Bobby Gros at Bobby Lynn’s Marina in Leeville said that if tropical storms don’t interfere, July should be a speckled trout slam-dunk, with big white trout and redfish thrown into the mix, making for a summer smorgasbord.
Full and new moons
“I look for some outstanding action along the beaches around the full moon and the new moon in July,” said Gros (985-396-2678). “All the beaches will be on fire, and the best action starts early in the morning. I fish between the first and second troughs between the sandbars off the beaches, because the trout will feed up close to the beach before the sun gets up and the heater turns on to blast cycle. I like to fish live shrimp or live croakers on a sliding-sinker rig, or you can fish under a cork early in the first and second trough because it’s not too deep.
“Once the sun gets up, you have to back up to the second and third troughs off the beaches where the water is a little deeper and cooler, and for sure, you want to put down the cork rig and fish that sliding-sinker rig. And if you are fishing with live croakers, which are an excellent bait in July, remember not to set the hook at the first bump when the trout hit your bait. Those big trout will hit that croaker hard to stun it, but they won’t immediately swallow it. So be patient, give it a few seconds after the stun bump, and he’ll be back to inhale that stunned croaker. The key is don’t set the hook until you feel the trout swimming away with it. Then you set it and reel that big trout in. It’s a blast fishing the beaches in July and catching those big trout.”
Gros said while great action is on the beaches around the full and new moons, the in-between action is in the back bays behind East Timbalier and West Timbalier, Lake Raccourci, Hackberry, Barataria Bay, Bassa Bassa, Lake Barre — all the big bays.

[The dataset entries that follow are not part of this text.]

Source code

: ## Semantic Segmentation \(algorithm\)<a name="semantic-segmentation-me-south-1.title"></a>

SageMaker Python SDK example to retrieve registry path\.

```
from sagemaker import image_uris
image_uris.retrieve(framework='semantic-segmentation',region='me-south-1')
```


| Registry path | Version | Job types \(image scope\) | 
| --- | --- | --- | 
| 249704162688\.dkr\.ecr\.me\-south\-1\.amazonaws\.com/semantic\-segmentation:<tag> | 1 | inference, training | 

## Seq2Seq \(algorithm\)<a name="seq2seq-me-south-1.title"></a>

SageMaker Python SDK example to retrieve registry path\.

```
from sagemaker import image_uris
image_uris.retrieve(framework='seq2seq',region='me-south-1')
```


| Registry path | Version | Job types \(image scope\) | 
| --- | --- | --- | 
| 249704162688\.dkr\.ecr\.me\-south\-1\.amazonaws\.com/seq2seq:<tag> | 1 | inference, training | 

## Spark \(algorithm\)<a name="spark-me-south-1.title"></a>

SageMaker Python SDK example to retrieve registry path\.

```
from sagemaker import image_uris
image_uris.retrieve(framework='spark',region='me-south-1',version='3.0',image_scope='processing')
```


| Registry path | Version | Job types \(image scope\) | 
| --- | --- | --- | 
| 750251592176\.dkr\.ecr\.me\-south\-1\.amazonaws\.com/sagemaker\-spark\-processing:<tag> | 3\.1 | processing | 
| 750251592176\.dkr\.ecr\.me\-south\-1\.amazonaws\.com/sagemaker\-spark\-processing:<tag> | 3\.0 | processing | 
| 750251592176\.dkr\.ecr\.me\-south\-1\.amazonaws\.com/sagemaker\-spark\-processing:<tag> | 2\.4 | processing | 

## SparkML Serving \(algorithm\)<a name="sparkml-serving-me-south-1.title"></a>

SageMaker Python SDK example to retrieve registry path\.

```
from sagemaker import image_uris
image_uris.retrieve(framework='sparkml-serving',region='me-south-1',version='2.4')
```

“Fish the platforms, the islands and the oyster reefs for specks and some nice-sized white trout. The Fourchon rock jetties will hold big sheepshead and big reds, and the old Fourchon barges will produce as well,” he said. “I still prefer live shrimp under a cork, but those fish will also put a hurt on your soft plastic baits in July.”
Gros likes the clear/chartreuse H&H cocohoes, pearl/chartreuse or anything shrimp-colored. He said High Water Lures’ southern shrimp color has been productive, but no matter what plastic bait you toss, it should have a chartreuse tail.